Stepping back, a look at the report shows either incompetence or bad intent, both by prosecutors and police: 

A Multnomah County judge on Monday ruled that senior prosecutors violated evidence discovery obligations in the high-profile murder case stemming from the 2014 fatal shooting of Ervaeua Herring.

They “failed miserably” to promptly share with the defense a Portland police detective’s notes reflecting a statement by a key cooperating witness who initially did not place one of the accused at the scene of the crime, Circuit Judge Gregory F. Silver ruled from the bench.

Judge Smith was not only unhappy with the senior prosecutors, but also with Detective Anthony Merrill:

That’s because Merrill’s summary failed to acknowledge that the witness, Latasha Davis, in a Feb. 22, 2016 interview with police and prosecutors, initially named five men who fired gunshots in the killing of Herring, and did not identify defendant Jeffrey Sims as among those. Merrill took notes of that interview but didn’t record it.
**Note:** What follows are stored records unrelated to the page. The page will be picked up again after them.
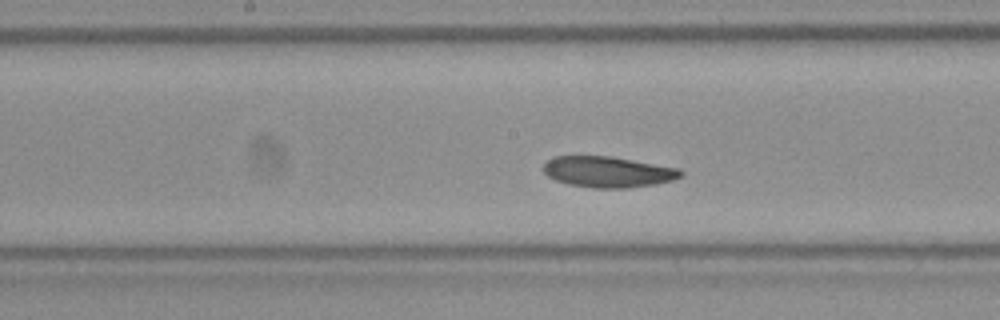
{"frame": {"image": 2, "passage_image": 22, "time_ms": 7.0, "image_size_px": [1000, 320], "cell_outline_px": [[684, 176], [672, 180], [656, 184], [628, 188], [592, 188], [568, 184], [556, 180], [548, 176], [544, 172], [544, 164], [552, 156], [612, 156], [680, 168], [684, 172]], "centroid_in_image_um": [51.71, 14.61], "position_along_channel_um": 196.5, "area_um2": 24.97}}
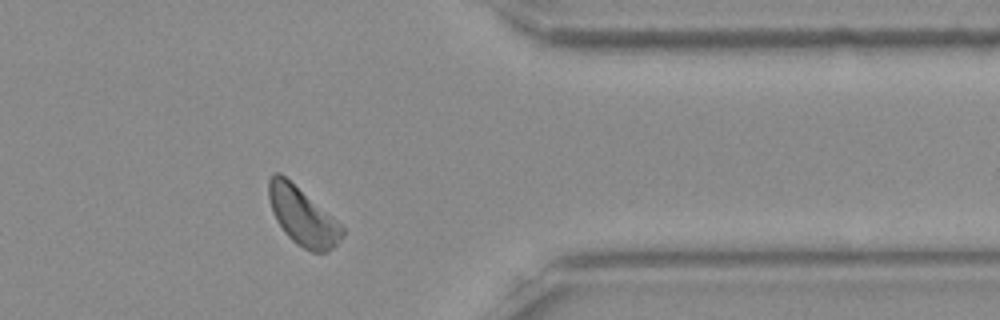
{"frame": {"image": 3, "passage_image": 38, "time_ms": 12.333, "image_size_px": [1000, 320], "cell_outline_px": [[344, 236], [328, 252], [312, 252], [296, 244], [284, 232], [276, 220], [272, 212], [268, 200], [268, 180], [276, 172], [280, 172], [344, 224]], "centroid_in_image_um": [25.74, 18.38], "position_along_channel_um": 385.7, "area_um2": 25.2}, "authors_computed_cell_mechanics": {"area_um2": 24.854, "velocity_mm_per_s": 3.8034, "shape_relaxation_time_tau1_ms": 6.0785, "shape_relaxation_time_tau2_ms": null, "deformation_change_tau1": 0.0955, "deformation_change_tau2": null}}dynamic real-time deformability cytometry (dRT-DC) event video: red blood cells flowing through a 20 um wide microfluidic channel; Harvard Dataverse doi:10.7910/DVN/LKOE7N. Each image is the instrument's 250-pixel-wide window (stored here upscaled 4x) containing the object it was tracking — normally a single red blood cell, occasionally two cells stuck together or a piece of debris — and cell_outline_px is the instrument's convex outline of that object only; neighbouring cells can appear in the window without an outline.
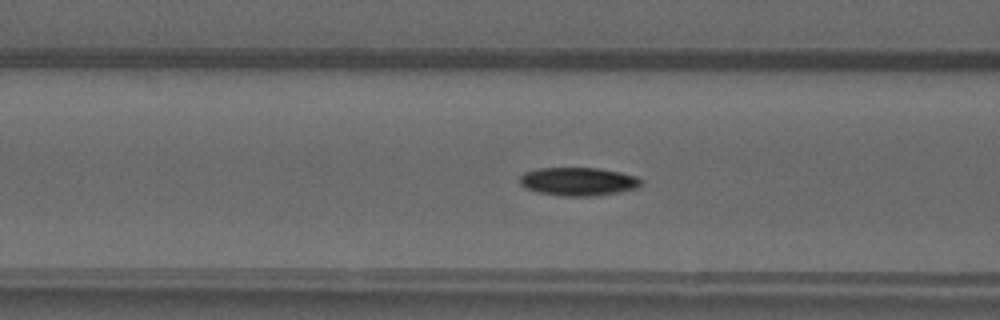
{"species": "common noctule bat (a hibernating species)", "species_latin": "Nyctalus noctula", "temperature_condition": "warm", "stored_images_in_passage": 52, "camera_frame_rate_fps": 3000, "um_per_image_px": 0.085, "animal": {"sex": "male", "forearm_length_mm": 52.5}, "frame": {"image": 1, "passage_image": 21, "time_ms": 6.667, "image_size_px": [1000, 320], "cell_outline_px": [[644, 184], [636, 188], [616, 192], [592, 196], [564, 196], [536, 192], [524, 188], [520, 184], [520, 176], [524, 172], [536, 168], [600, 168], [620, 172], [636, 176], [644, 180]], "centroid_in_image_um": [49.14, 15.42], "position_along_channel_um": 117.5, "area_um2": 20.17}}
All of this is enlightening and important. But, the real news may be this nugget: “During oral arguments, it was revealed that the district attorney’s office has changed its practice, directing prosecutors and police not to take notes during initial debrief meetings with potential cooperating witnesses [in cases with multiple defendants].” One must wonder, why would it be beneficial to refrain from taking notes during such critical meetings? The only goal for such a practice is to avoid generating documentary evidence that may later prove exculpatory. While blatantly attempting to circumvent a constitutional requirement to disclose exculpatory evidence is troubling enough, what about the other potential costs? Failing to take notes not only potentially undercuts a defendant’s right, but it also raises real questions about the quality of the overall investigation. Sooner or later, this practice will hinder the State’s ability to solve a crime. Though the public will never know and never be able to trace that outcome directly back to this practice, it is important to call out the real choice the DA’s office has made here: winning at all costs. Unfortunately, in Multnomah County, as in so many jurisdictions in this country, this is not a big surprise.